Heavy job cuts were “necessary, though very difficult, decisions to ensure the long-term future of the Marcus JCC,” said CEO Jared Powers.

“I cannot even begin to express to you how difficult it was to come this decision; nor how heartbreaking it was to deliver the news to our dedicated staff who have helped bring our stellar programs and services to you and our community, and who have built genuine relationships and friendships with you and your families. My heart is truly pained, as I would imagine many of yours will be as well,” he said.

“The remaining staff (many of whom are our Day Camps, Camp Barney Medintz, and Preschool staff), will take on additional work, fulfill additional roles, and take a reduced salary. This reduction in workforce will not hinder our ability to be up and running as soon as circumstances allow. A decision about Camps will not be made until mid-May,” Powers wrote.

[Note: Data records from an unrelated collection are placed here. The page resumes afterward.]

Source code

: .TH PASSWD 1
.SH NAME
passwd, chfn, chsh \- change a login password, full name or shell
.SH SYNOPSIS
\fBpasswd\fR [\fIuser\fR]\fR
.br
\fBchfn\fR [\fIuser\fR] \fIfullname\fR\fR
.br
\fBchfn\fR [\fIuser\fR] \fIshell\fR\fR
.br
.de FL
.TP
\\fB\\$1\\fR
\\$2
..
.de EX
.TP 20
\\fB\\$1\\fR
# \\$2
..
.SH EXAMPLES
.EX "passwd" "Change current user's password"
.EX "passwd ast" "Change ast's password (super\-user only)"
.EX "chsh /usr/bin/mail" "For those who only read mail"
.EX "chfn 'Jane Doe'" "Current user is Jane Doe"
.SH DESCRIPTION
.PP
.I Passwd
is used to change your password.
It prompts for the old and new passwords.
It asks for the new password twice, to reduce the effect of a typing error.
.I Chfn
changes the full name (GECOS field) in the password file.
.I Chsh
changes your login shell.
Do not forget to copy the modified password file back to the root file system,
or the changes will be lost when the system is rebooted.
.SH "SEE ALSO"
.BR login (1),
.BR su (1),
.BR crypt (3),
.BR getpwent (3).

Cancellation of summer camp programs, which generate more than half of the JCC’s revenues, would be a serious financial blow to the institution’s finances.

The JCC interacts with an estimated 60,000 people annually.

A variety of JCC programming has migrated to online presentation, including pre-school and day camp programs, the Lisa F. Brill Institute for Jewish Learning, the Book Festival of the JCC, BBYO, and services with Rabbi Brian Glusman.

“The Marcus JCC is more than just buildings and campuses; we are truly a home away from home. These difficult decisions were made to ensure that our community will continue to have the Marcus JCC to provide its life-changing programs and services when we reopen,” Powers said.

According to the JCC’s tax return for the fiscal year that ended in August 2018, the most recent available online, 80 percent of its $24.6 million revenue came from “program service revenue,” while 57 percent of its nearly $24.8 million in expenses was “salaries, other compensation, employee benefits.”

Atlanta is not the only city where the JCC has slashed staff. The Jewish Telegraphic Agency reported that the Kaiserman JCC outside Philadelphia, which also closed its doors March 13, has laid off 176 of its 178 employees.

Doron Krakow, the CEO of the JCC Association of North America, told JTA that layoffs should be expected throughout the JCC network, which employs about 38,000 people.